A - Senza che io avessi lavorato sulle parole per gradi o scegliendo le più accurate, il titolo A Eccetera è arrivato tutto insieme nel momento in cui ho deciso di colare le vernici ossidate sulle stampe. Ancora non sapevo in che forme, in che quantità e che cosa avrebbero restituito quei colori ma esattamente questo potenziale non ancora sperimentato mi ha dato la possibilità di tenere viva un’apertura anche in un momento nel quale prendevo le scelte finali di tutto il lavoro.

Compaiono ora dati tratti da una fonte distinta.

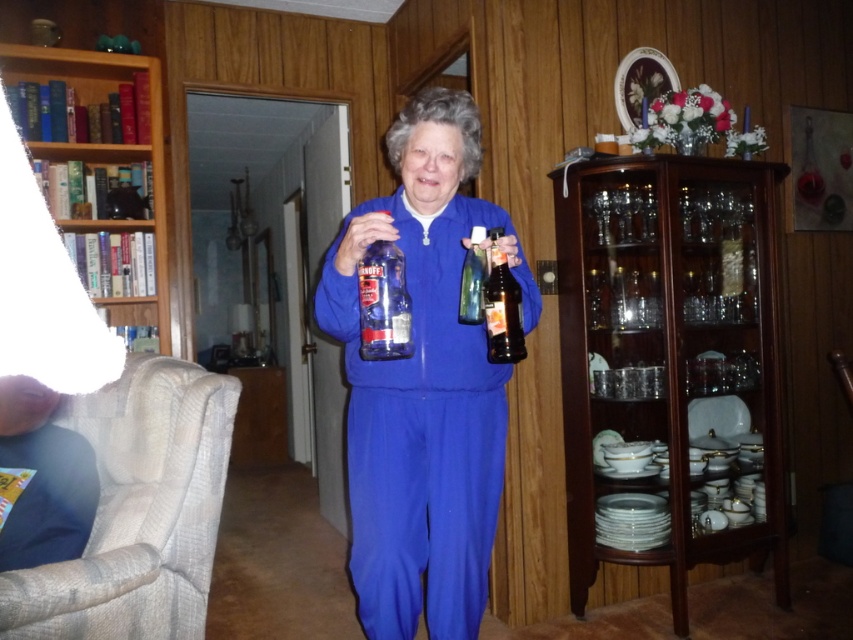
Is transparent plastic bottle at center above translucent glass bottle at center?

Yes.

Is point (407, 346) farther from viewer compared to point (495, 296)?

No, it is not.

Identify the location of transparent plastic bottle at center. This screenshot has width=853, height=640. (383, 304).

Does point (22, 570) come in front of point (485, 289)?

Yes, point (22, 570) is in front of point (485, 289).

Can you confirm if woven fabric armchair at lower left is positioned below translucent glass bottle at center?

Yes.

Is point (36, 620) less distant than point (508, 328)?

Yes.

You are a GUI agent. You are given a task and a screenshot of the screen. Output one action in this format:
    pyautogui.click(x=<x>, y=<y>)
    Task: Click on the woven fabric armchair at lower left
    
    Given the screenshot: What is the action you would take?
    pyautogui.click(x=138, y=509)

Identify the location of transparent glass cabinet at right. This screenshot has height=640, width=853. (671, 355).

In the scene shown: Between transparent glass cabinet at right and transparent plastic bottle at center, which one is positioned higher?

transparent plastic bottle at center is above.

Where is `transparent glass cabinet at right`? Image resolution: width=853 pixels, height=640 pixels. transparent glass cabinet at right is located at coordinates tap(671, 355).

L’eccetera rappresenta il mio modo per chiudere questo ipotetico dialogo con la memoria e il dato materno senza usare un punto ma piuttosto una congiunzione.
Nella lista non finita di frammenti di memoria che si alimentano, accendono e inseguono, posso suggerire una continuità oltre che semplicemente indicare una serie.
In questa “e”, esattamente in questa congiunzione risiede il potenziale di dialogo che vorrei far emergere oltre al porre in evidenza il legame con la serialità, e direi ossessività, che spesso avvolge la memoria. Un susseguirsi di ricordi che ne richiamano altri o persino gli stessi ma leggermente diversi, con diversi dettagli, da diversi lati.
La A iniziale, che è iniziale del nome di mia madre come iniziale anche del mio nome oltre che inizio di una serie, ha invece rappresentato una metafora che restasse ambigua e polivalente, nome e simbolo, condensazione di forme e significati.
Una volta scelto questo titolo, come seguendo una guida, il lavoro si è poi sempre più affinato lasciando che accadimento e intenzione si fondessero e, vorrei dire, lasciando che stessero a guardare la serie accadere accettando la sua non-fine non come un ostacolo per la chiusura di un lavoro ma come un luogo nel quale lasciare che la memoria avvenga.
E - Mi sembra che un pò le insegui e un po’ le dissacri, questa signora fotografia e questa signora memoria, perché sei nel calco ma sei nella goccia, e quando tutti questi concorrenti sembrano quasi intralciarti tu allora sparpagli tutto e riesci a non farti bloccare, ci scendi a patti.
Se la memoria è impotenza lo è anche la creazione, e all’impotenza bisogna arrendersi.
Sì, prendo il tubetto di colore che usava mia madre, scaduto, forse unico resto organico proveniente da lei, e lo uso, e lo finisco.
E prendo anche alcune sue immagini, uniche pure quelle, ricordi costretti, memorie che a volte non posso nemmeno provare a ricostruire.
E su queste lascio gocciare il colore, lo spremo, lo colo, e pian piano mi separo, e sono io stessa il vuoto tra forma e rappresentazione, sono tramite nel dolore, che risiede nell’unicità dell’opera finale.